Na zakończenie dnia, podreptaliśmy do jednej z czterech bazylik papieskich w Rzymie, nazywanych też większymi lub patriarchalnymi. Są to bazyliki, nad którymi bezpośrednie zwierzchnictwo sprawuje ojciec święty. Wewnątrz znajduje się tron i ołtarz zarezerwowany specjalnie dla papieża lub upoważnionego prałata.

Bazylika Santa Maria Maggiore (Bazylika Matki Boskiej Większej*) znajduje się na wzgórzu Eskwilin, gdzie właśnie byliśmy.

Bazylika Santa Maria Maggiore - jedna z czterech bazylik papieskich w Rzymie

Według legendy w 352 roku papieżowi Liberiuszowi ukazała się we śnie Matka Boska i poleciła wybudować kościół pod jej wezwaniem w miejscu, gdzie tej samej nocy spadnie śnieg. Rano, ku zdziwieniu wszystkich, ponieważ był sierpień, wzgórze Eskwilin było pokryte białym puchem. Papież sam narysował na ziemi kształt przyszłej świątyni.


Takie były początki najstarszego kościoła maryjnego. Jego budowę rozpoczęto w 432 r. po tym jak sobór w Efezie oficjalnie ogłosił Maryję Matką Boga. W bazylice, w ołtarzu głównym przechowywana jest cenna relikwia: fragmenty Żłóbka Świętego.

Tyle informacji podstawowych, a nasze wrażenia? Przepiękna i przepyszna wręcz świątynia! Przecudne kaplice, misterne mozaiki, malowidła i nagrobki papieskie zapierają dech. A nad tym wszystkim renesansowy sufit ozdobiony złotem, które przywiózł Krzysztof Kolumb z jednej ze swoich wypraw. Naprawdę cuda! 


Sufit zdobiony złotem w Bazylice Santa Maria Maggiore
Relikwie Żłóbka Pańskiego - w srebrno-kryształowej urnie z figurką Dzieciątka
Kopuła Bazyliki Santa Maria Maggiore






























Z Bazyliki wyszliśmy prawie o zmierzchu. Część wycieczki, szczególnie ta młodsza lekko się już pokładała, toteż udaliśmy się najkrótszą drogą do stacji metra.



Ale Rzym jest za piękny, aby tak po prostu iść spać ;)

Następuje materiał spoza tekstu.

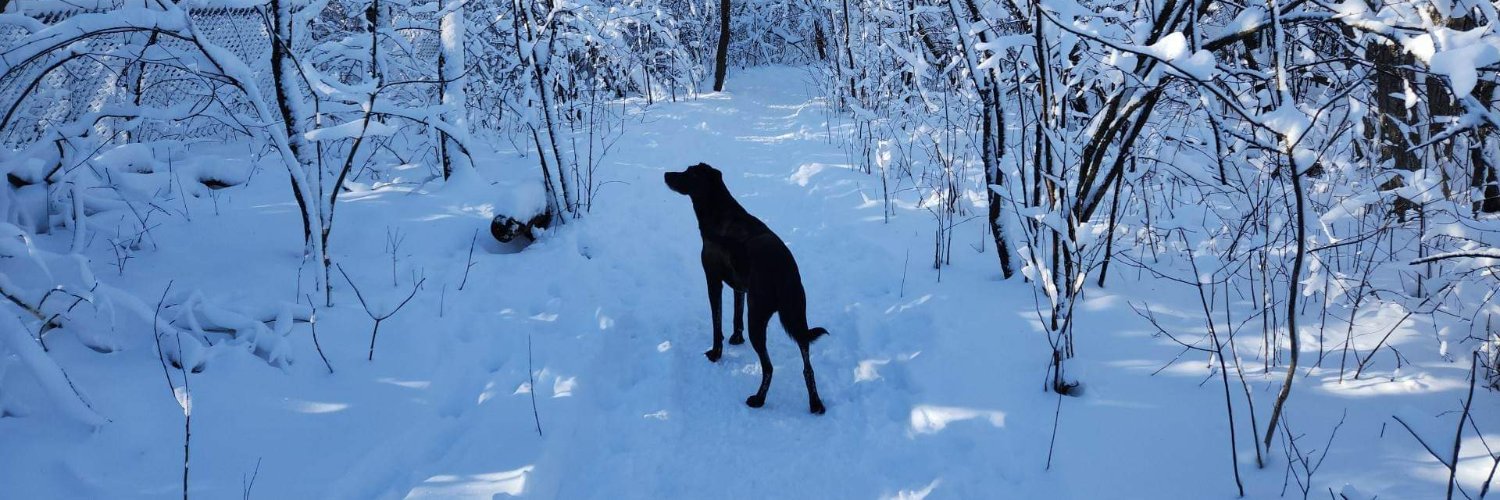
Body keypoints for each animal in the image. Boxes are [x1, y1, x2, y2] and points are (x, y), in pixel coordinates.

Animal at [669, 163, 834, 411]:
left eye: (689, 173)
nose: (666, 174)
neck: (718, 211)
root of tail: (784, 272)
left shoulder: (713, 280)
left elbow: (717, 322)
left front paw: (716, 354)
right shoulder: (739, 287)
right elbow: (736, 316)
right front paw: (737, 338)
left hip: (757, 316)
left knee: (769, 367)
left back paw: (758, 399)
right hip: (797, 315)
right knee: (808, 367)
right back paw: (815, 404)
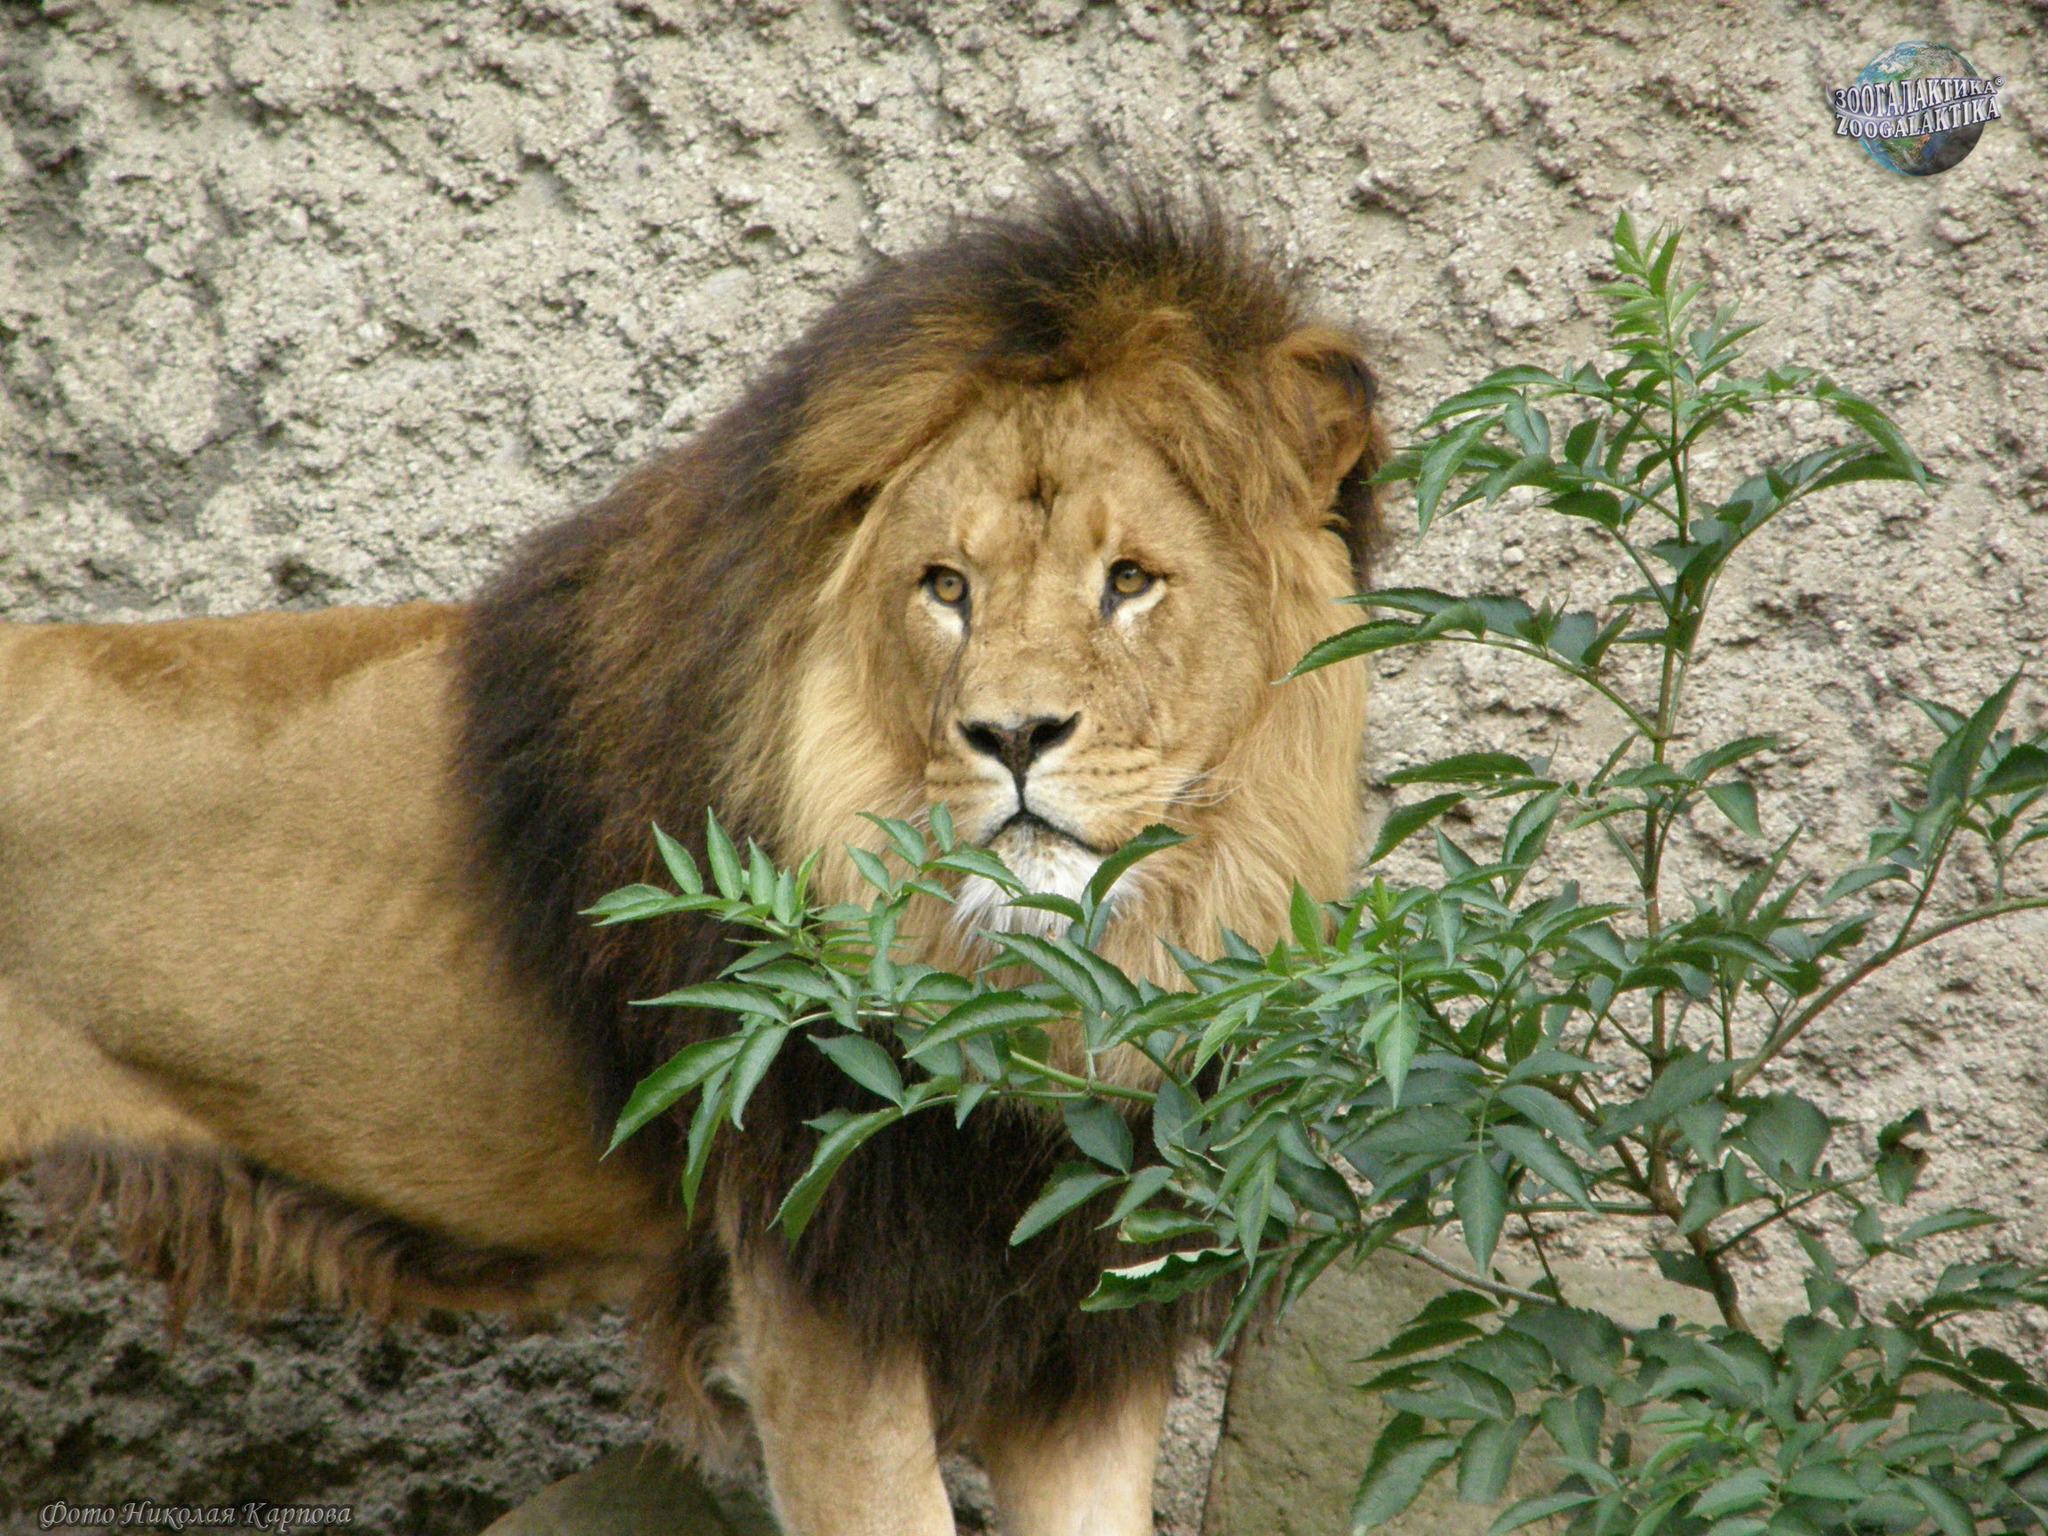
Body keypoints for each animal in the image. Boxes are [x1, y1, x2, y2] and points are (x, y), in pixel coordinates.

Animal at [0, 192, 1384, 1536]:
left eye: (1130, 581)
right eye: (944, 587)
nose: (1010, 736)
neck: (1046, 993)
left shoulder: (1076, 1322)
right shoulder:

Po kolacji, na dyżurze z dziećmi zostawiliśmy wujka (nazywanego wujkiem Bendżim), a ja, Paweł i ciotka Katarzyna pognaliśmy na wieczorny spacer, aby zobaczyć Watykan by night! Nie powiem – BY NIGHT też jest super, a oświetlenie starych murów podkreśla jego finezyjne kształty, podobnie jak to jest w przypadku Zamku św. Anioła i Palazzo di Giustizia, w którym mieści się włoski Sąd Najwyższy. Bajeczna przechadzka!
Zamek św. Anioła

Watykan nocą
GALERIA Z DNIA 2

* Ponieważ słowa "bazylika" użyję jeszcze wiele razy, to wyjaśnię, iż wyraz ten pisze się z wielkiej litery tylko w przypadku siedmiu bazylik patriarchalnych (w Rzymie są cztery).